──────── DATASET RECORDS ────────

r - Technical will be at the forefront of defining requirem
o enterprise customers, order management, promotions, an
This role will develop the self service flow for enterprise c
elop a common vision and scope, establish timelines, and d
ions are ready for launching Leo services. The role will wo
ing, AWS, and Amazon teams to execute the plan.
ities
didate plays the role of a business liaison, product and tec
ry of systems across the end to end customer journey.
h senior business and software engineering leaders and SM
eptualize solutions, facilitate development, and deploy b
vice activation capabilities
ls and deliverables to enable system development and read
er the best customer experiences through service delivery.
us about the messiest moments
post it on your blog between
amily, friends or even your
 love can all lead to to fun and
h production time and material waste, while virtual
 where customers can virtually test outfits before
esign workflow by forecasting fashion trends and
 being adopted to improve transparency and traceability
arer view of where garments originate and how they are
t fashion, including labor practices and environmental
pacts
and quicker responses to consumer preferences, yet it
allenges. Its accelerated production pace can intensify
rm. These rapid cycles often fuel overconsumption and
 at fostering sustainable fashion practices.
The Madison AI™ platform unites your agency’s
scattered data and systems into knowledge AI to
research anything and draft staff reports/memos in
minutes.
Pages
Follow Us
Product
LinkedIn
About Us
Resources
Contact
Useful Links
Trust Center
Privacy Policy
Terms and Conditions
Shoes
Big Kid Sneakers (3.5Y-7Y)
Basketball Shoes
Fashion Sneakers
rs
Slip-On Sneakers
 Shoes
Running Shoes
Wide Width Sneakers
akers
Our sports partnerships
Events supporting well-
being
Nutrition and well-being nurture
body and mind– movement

────────

◆ **REQUIREMENT**: Copy every line of text in the data word for word, keeping the original line breaks and leaving partial words as they appear.

◆ **RESULT BELOW**:
r - Technical will be at the forefront of defining requirem
o enterprise customers, order management, promotions, an
This role will develop the self service flow for enterprise c
elop a common vision and scope, establish timelines, and d
ions are ready for launching Leo services. The role will wo
ing, AWS, and Amazon teams to execute the plan.
ities
didate plays the role of a business liaison, product and tec
ry of systems across the end to end customer journey.
h senior business and software engineering leaders and SM
eptualize solutions, facilitate development, and deploy b
vice activation capabilities
ls and deliverables to enable system development and read
er the best customer experiences through service delivery.
us about the messiest moments
post it on your blog between
amily, friends or even your
 love can all lead to to fun and
h production time and material waste, while virtual
 where customers can virtually test outfits before
esign workflow by forecasting fashion trends and
 being adopted to improve transparency and traceability
arer view of where garments originate and how they are
t fashion, including labor practices and environmental
pacts
and quicker responses to consumer preferences, yet it
allenges. Its accelerated production pace can intensify
rm. These rapid cycles often fuel overconsumption and
 at fostering sustainable fashion practices.
The Madison AI™ platform unites your agency’s
scattered data and systems into knowledge AI to
research anything and draft staff reports/memos in
minutes.
Pages
Follow Us
Product
LinkedIn
About Us
Resources
Contact
Useful Links
Trust Center
Privacy Policy
Terms and Conditions
Shoes
Big Kid Sneakers (3.5Y-7Y)
Basketball Shoes
Fashion Sneakers
rs
Slip-On Sneakers
 Shoes
Running Shoes
Wide Width Sneakers
akers
Our sports partnerships
Events supporting well-
being
Nutrition and well-being nurture
body and mind– movement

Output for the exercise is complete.